Bizum est désormais un outil incontournable pour des millions de personnes en Espagne. Ce qui a commencé comme un moyen rapide d’envoyer de l’argent entre amis ou en famille est devenu l’un des modes de paiement les plus prisés du pays, utilisé tant pour des achats mineurs que pour le règlement de services. La plateforme compte plus de 27 millions d’utilisateurs et traite des dizaines de transactions chaque seconde, la plaçant au cœur du système de paiement numérique.

Bizum, l’application pour envoyer et recevoir de l’argent, est l’une des plus utilisées en Espagne.
Cependant, ce développement n’est pas passé inaperçu aux yeux de l’Agence fiscale. Ces dernières années, le fisc a intensifié sa surveillance des plateformes numériques de gestion financière, comme ce fut le cas pour les applications de vente de seconde main. Bizum, qui bénéficiait jusqu’à présent d’obligations moindres que d’autres canaux traditionnels, est désormais dans la ligne de mire.
Actuellement, Bizum est soumis à certaines limites opérationnelles : montants minimum et maximum par envoi (de 50 centimes à 1 000 euros), un nombre déterminé de transactions mensuelles (60) et un plafond annuel de 10 000 euros envoyés à une même personne. Toutefois, ces contrôles n’exigeaient pas une communication systématique des transactions au fisc, en dehors des cas déjà spécifiés par la législation fiscale.
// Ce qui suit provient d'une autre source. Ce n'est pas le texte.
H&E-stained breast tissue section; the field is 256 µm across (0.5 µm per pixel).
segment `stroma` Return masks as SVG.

Cela est sur le point de changer. Le Ministère des Finances s’affaire à mettre en place une nouvelle régulation qui fera obligation aux banques de rendre compte régulièrement à l’Agence fiscale de tous les revenus perçus par les entreprises et travailleurs indépendants via Bizum. Les utilisateurs ne devront pas entreprendre d’action supplémentaire, étant donné que ce sont les établissements financiers qui seront chargés d’envoyer les informations.
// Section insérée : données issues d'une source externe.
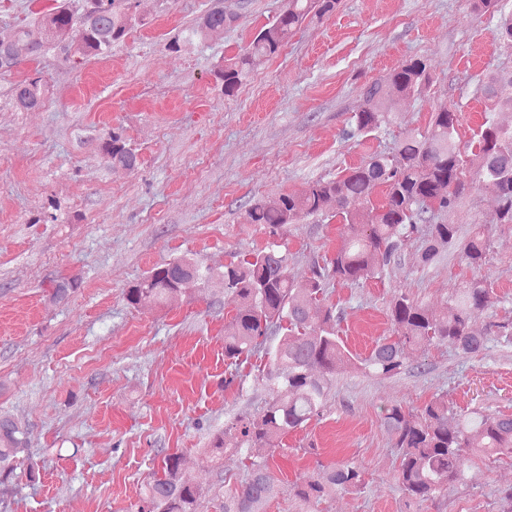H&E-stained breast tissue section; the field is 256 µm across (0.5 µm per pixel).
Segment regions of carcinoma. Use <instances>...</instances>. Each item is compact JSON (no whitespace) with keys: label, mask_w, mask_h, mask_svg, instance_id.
Returning <instances> with one entry per match:
<instances>
[{"label":"carcinoma","mask_w":512,"mask_h":512,"mask_svg":"<svg viewBox=\"0 0 512 512\" xmlns=\"http://www.w3.org/2000/svg\"><path fill=\"white\" fill-rule=\"evenodd\" d=\"M104 2L102 14L81 23L75 0H54L50 8L34 13L10 39H0V50L9 54V60L0 61V75L12 73L27 59L60 49L65 57L79 60L108 55L143 19L120 8V0ZM474 2L479 12L499 19L501 38L512 43V0ZM338 5L339 0H287L285 9L262 26L242 52L224 58L216 71L224 97H235L307 19L330 16ZM238 18L237 12L224 9V0H213L171 48L204 43ZM429 80L427 61L414 57L366 84L362 107L353 115L354 131L368 135L391 124L395 115L387 106L389 93L411 95ZM478 91L484 100L483 122L466 145L457 141L461 110L453 102H443L426 132L404 135L392 151L374 154L334 179L313 181L300 195L283 194L248 205L246 223L262 225L272 238L264 250L242 254L222 268L183 255L152 268L127 289L126 300L133 306L143 301L164 305L179 296L191 297L217 281L239 301L231 319L234 332L224 337V388L244 392L246 375L240 372L241 365L259 352L268 359V369L256 380L269 392V399L257 411L239 414L225 424L208 449L217 461L228 451L244 457L245 476L224 498L223 512H266L282 486L272 475L269 460H256L248 450L274 449L289 433L320 417L341 366L387 377L404 368L407 348L424 352L446 342L466 356H475L494 339L512 342V321H496L488 314L492 291L481 269L491 239L490 231L481 226L463 245V257L475 274L451 303L431 310L403 293L393 294L388 316L393 325L404 327V333L380 338L364 357L345 346L339 336L344 308L327 299L331 285L348 287L383 279L414 234L423 238L420 263L435 262L439 248L454 244L459 234L457 225L439 217L454 210L473 189L492 193L497 223L512 225V125L496 119L500 112L512 111V75L494 76L481 83ZM48 93L41 77L27 78L14 86L6 104L14 112H34L43 107ZM95 147L114 168L131 171L138 165L135 148L118 129L100 136ZM468 149L482 159L481 168L470 177L466 175ZM376 187L382 188L383 198L374 204L370 194ZM317 214L339 218L340 245L325 265H315L307 280L297 281L290 273L288 252L281 250L277 238L288 226ZM74 288L70 281L56 280L49 298L66 302ZM382 424L397 449L396 480L408 508L433 500L448 486L463 481L468 463L475 458L512 460V415L457 412L443 394L415 414L391 404L384 408ZM27 453L26 430L12 417L0 415V484L11 478L16 462ZM157 457L158 468L144 484L135 512H203L204 491L183 471L181 455L162 448ZM364 486L360 467L339 462L292 491L308 501L336 491L359 492Z\"/></svg>","instance_id":"obj_1"}]
</instances>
Selon le calendrier envisagé, ce renforcement du contrôle sera effectif à partir du 1er janvier 2026. Cela ne signifiera pas que les citoyens devront déclarer systématiquement chaque Bizum envoyé ou reçu. Simplement, si l’argent est lié à une activité économique, il devra être déclaré comme tout autre revenu, quel que soit le mode de paiement utilisé.

Le président du gouvernement Pedro Sánchez, aux côtés de la présidente du Congrès, Francina Armengol, lors d’un événement officiel.
Avec ce dispositif, l’Agence vise à réduire la fraude et à éviter que certains paiements échappent à son contrôle. En cas de non-respect, des sanctions allant de 600 euros à des pourcentages élevés du montant non déclaré sont prévues, ainsi que la possibilité de réaliser des inspections en cas d’irrégularités.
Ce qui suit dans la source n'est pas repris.